# [Supplied passage]
- The Washington Times - Wednesday, May 2, 2018

Three Planned Parenthood affiliates sued Wednesday to demand taxpayer money keep flowing to the country’s largest abortion network, saying a new Trump administration policy appears designed to cut them out of family planning money.

Affiliates in Wisconsin, Ohio and Utah said changes announced by Health and Human Services would boost clinics that focus on abstinence rather than providing contraceptives.

They said HHS didn’t follow the law last year when it issued the new funding priorities for doling out money under Title X, which is the government’s main family planning fund.

“Such an unjustified loss of Title X funds would be a disaster for the low-income patients,” the affiliates said in their lawsuit, filed in federal court in the District of Columbia.

The American Civil Liberties Union also filed a similar lawsuit Wednesday on behalf of the National Family Planning & Reproductive Health Association.

Clare Coleman, president of the association, said there’s broad public support for taxpayer funding going to help poor women with birth control.

“We’ve seen dramatic examples of what happens when states like Texas and Indiana tamper with family planning funds: substantial numbers of people are deprived of health care they want, resulting in significantly higher rates of sexually transmitted infections and unintended pregnancy,” Ms. Coleman said.

The Title X program was created in 1971 to provide family planning for low income women. While the money itself can’t be spent on abortion, it can flow to abortion providers who also offer family planning services.

Those rules have sparked ongoing legal battles.

In 1991, the Supreme Court upheld HHS rules prohibiting clinics that receive Title X funds from advising or referring patients for abortion services.

I. Glenn Cohen, a law professor at Harvard, said that kind of precedent suggests the government has latitude to set conditions on the funding.

“Challenging an administration’s decision on what funding priorities to set, a litigant faces an uphill battle,” he said.

Mr. Cohen said if the court were to decide HHS didn’t follow the proper steps when issuing its new policy, the government could go back and do it accordingly.

# [Records provided]
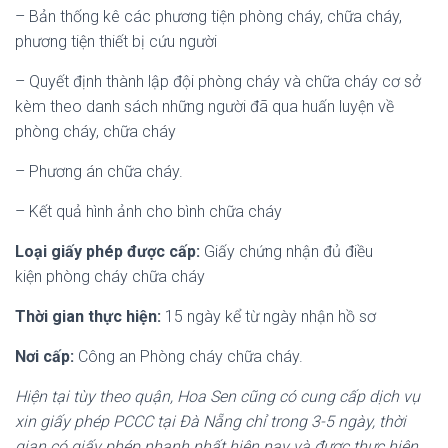
– Bản thống kê các phương tiện phòng cháy, chữa cháy,
phương tiện thiết bị cứu người
– Quyết định thành lập đội phòng cháy và chữa cháy cơ sở
kèm theo danh sách những người đã qua huấn luyện về
phòng cháy, chữa cháy
– Phương án chữa cháy.
– Kết quả hình ảnh cho bình chữa cháy
Loại giấy phép được cấp:
Giấy chứng nhận đủ điều
kiện phòng cháy chữa cháy
Thời gian thực hiện:
15 ngày kể từ ngày nhận hồ sơ
Nơi cấp:
Công an Phòng cháy chữa cháy.
Hiện tại tùy theo quận, Hoa Sen cũng có cung cấp dịch vụ
xin giấy phép PCCC tại Đà Nẵng chỉ trong 3-5 ngày, thời
gian có giấy phép nhanh nhất hiện nay và được thực hiện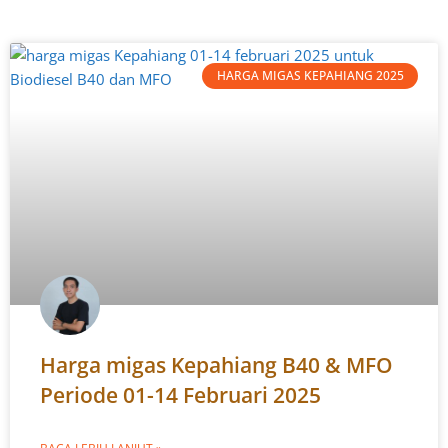
HARGA MIGAS KEPAHIANG 2025
Harga migas Kepahiang B40 & MFO
Periode 01-14 Februari 2025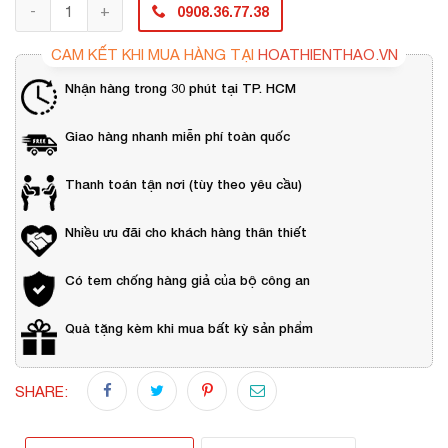
0908.36.77.38
CAM KẾT KHI MUA HÀNG TẠI
HOATHIENTHAO.VN
Nhận hàng trong 30 phút tại TP. HCM
Giao hàng nhanh miễn phí toàn quốc
Thanh toán tận nơi (tùy theo yêu cầu)
Nhiều ưu đãi cho khách hàng thân thiết
Có tem chống hàng giả của bộ công an
Quà tặng kèm khi mua bất kỳ sản phẩm
SHARE: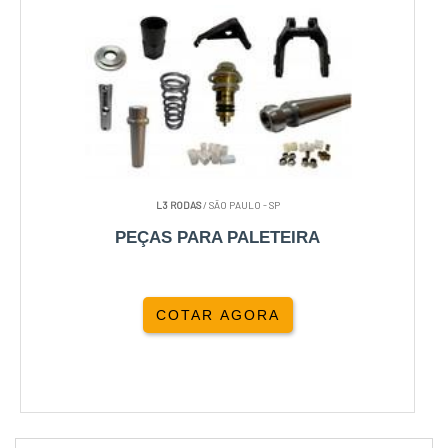
L3 RODAS
/ SÃO PAULO - SP
PEÇAS PARA PALETEIRA
COTAR AGORA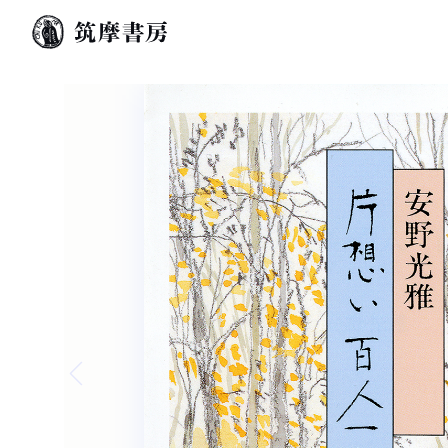
Previous slide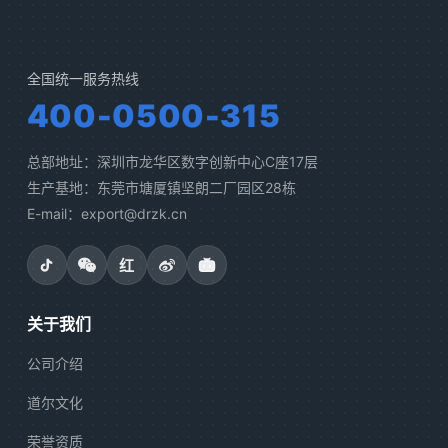
全国统一服务热线
400-0500-315
总部地址：深圳市龙华区数字创新中心C座17层
生产基地：东莞市塘厦镇坚朗二厂园区28栋
E-mail：export@drzk.cn
红
关于我们
公司介绍
道尔文化
荣誉资质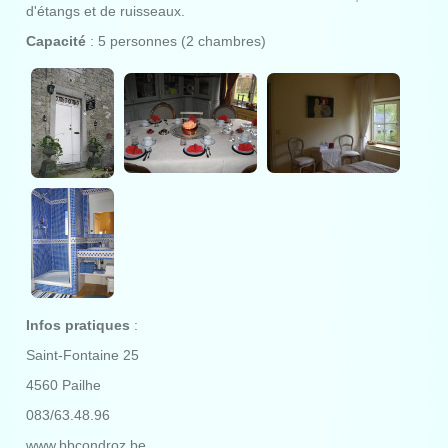
d'étangs et de ruisseaux.
Capacité
: 5 personnes (2 chambres)
Infos pratiques
:
Saint-Fontaine 25
4560 Pailhe
083/63.48.96
www.bbcondroz.be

# [Set of tasks]
1. According to the article on the Planned Parenthood funding lawsuit, in what year was the Title X program created?
2. For each statement, say whether the article on the Planned Parenthood funding lawsuit agrees with it, and quote the words that decide it. (a) The affiliates filed their lawsuit in federal court in the District of Columbia. (b) Title X money itself may be spent on abortion. (c) In 1991 the Supreme Court struck down HHS rules that barred Title X clinics from referring patients for abortion.
3. Carry on the article on the Planned Parenthood funding lawsuit from its last sentence.

# [Expected responses]
1. 1971

2.
(a) Yes: "filed in federal court in the District of Columbia."
(b) No: "While the money itself can’t be spent on abortion"
(c) No: "the Supreme Court upheld HHS rules prohibiting clinics that receive Title X funds from advising or referring patients for abortion services."

3.
Planned Parenthood, the country’s largest abortion network, says it also accounts for about 40 percent of Title X money. In some states, it’s a majority.

The organization said when its taxpayer money is cut, women suffer. In the lawsuit, it pointed to budget cuts in Wisconsin that prompted five clinics to close — and said no other clinics stepped up to take their place.

One county saw a “spike” in sexually transmitted infections because there were no treatment options for low-income women, the lawsuit says.

The legal battles come after news emerged that Kellyanne Conway, a senior adviser to President Trump, urged him to defund Planned Parenthood in accordance with his campaign promise.

The money would instead be directed toward Women’s Qualified Health Centers, which do not provide abortions.

Pro-life groups and roughly 200 members of Congress are also putting pressure on HHS Secretary Alex Azar to cut off tax dollars flowing to businesses offering abortion.

“For far too long the Title X Family Planning Program has been integrated with abortion centers,” their letter read. “It is time to act swiftly to disentangle abortion centers from the Title X network. Doing so would be consistent with the President’s pledge and subsequent actions to defund Planned Parenthood and reallocate funding to alternative providers.”

More than 150 representatives and 41 senators signed the letter.